*** Begin section ***
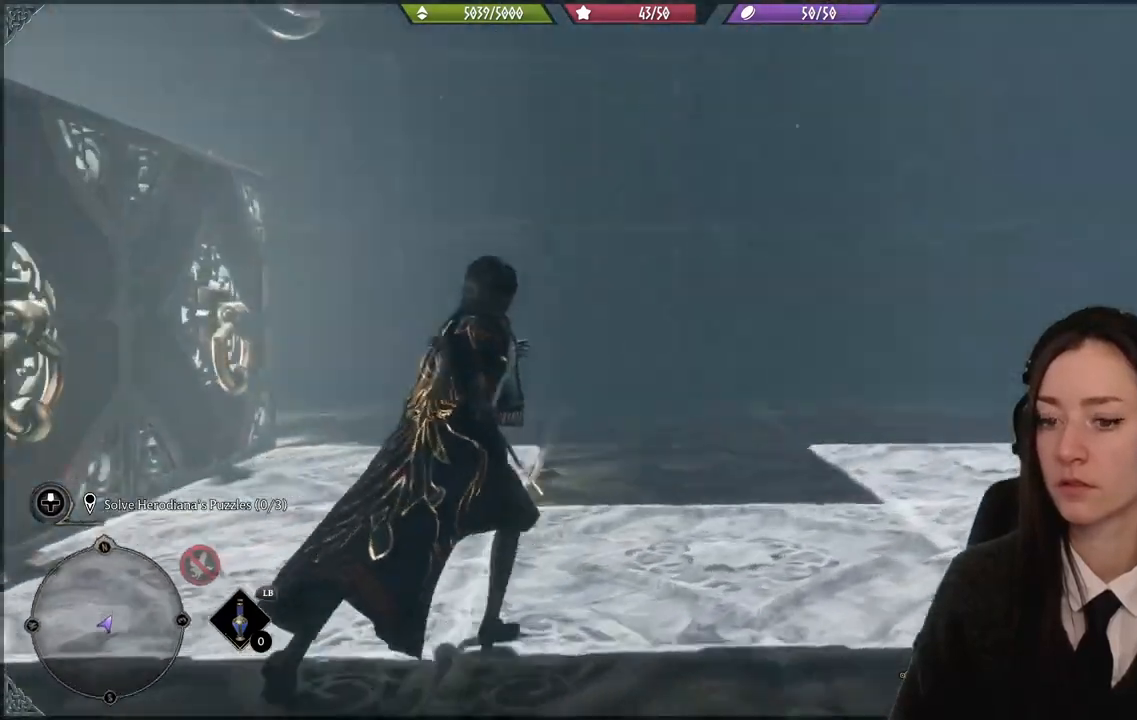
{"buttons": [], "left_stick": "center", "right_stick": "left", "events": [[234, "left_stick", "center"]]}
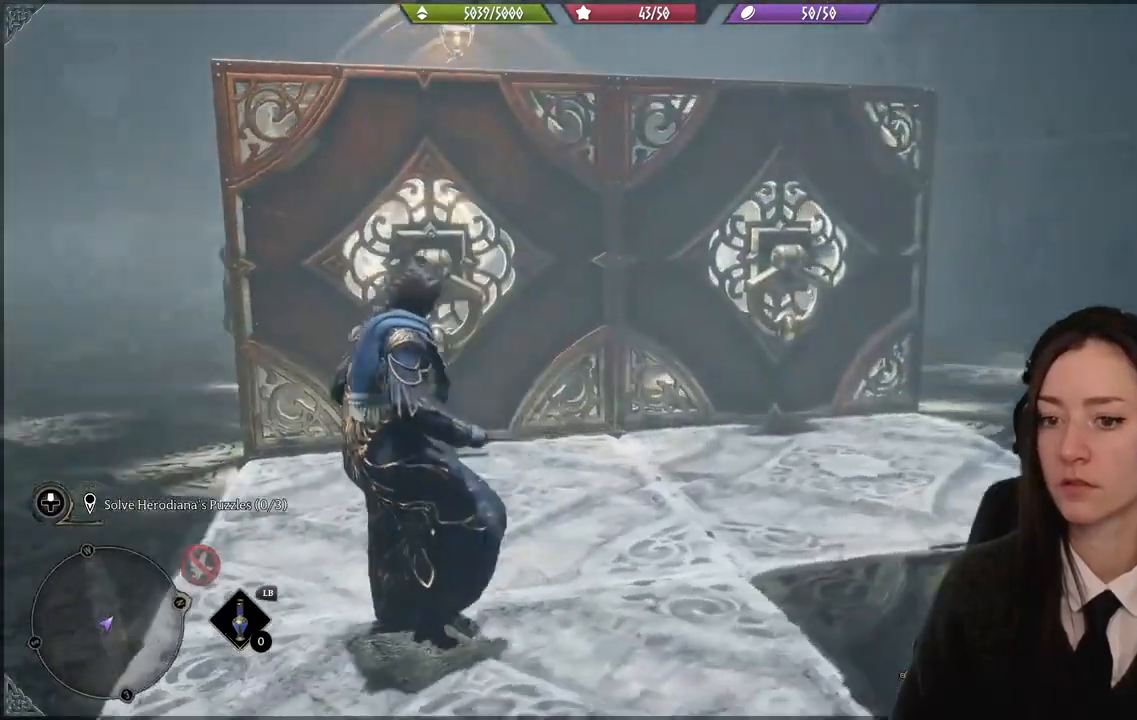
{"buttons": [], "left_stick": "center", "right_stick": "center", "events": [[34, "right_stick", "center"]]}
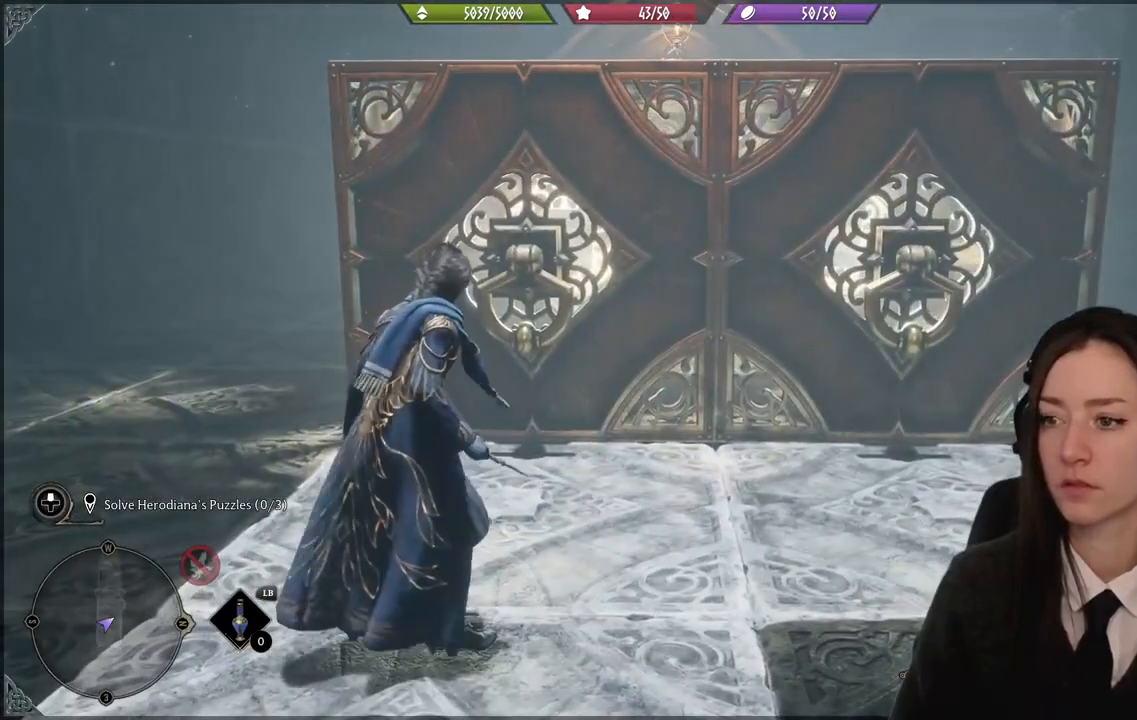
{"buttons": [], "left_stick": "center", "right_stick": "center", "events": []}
*** End section ***
• THE PROBLEM
Apart from the images, every line above is to be given again exactly.

• TASK OUTPUT
{"buttons": [], "left_stick": "center", "right_stick": "left", "events": [[234, "left_stick", "center"]]}
{"buttons": [], "left_stick": "center", "right_stick": "center", "events": [[34, "right_stick", "center"]]}
{"buttons": [], "left_stick": "center", "right_stick": "center", "events": []}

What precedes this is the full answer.